### WHAT THE TASK ASKS
Exact copies of the lines below are the goal; any images in them are dropped.
━━━━━ DATA FOR THE TASK
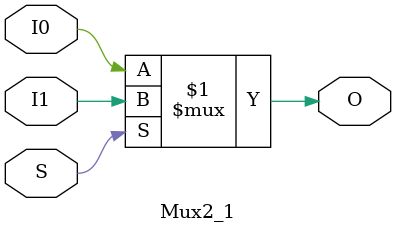
<source format=v>
`timescale 1ns / 1ps


module Mux2_1(input I1,I0,S,output O);

    assign O = S?I1:I0;

endmodule

</source>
━━━━━━━━━━
### RESPONSE TO THE TASK
<source format=v>
`timescale 1ns / 1ps


module Mux2_1(input I1,I0,S,output O);

    assign O = S?I1:I0;

endmodule

</source>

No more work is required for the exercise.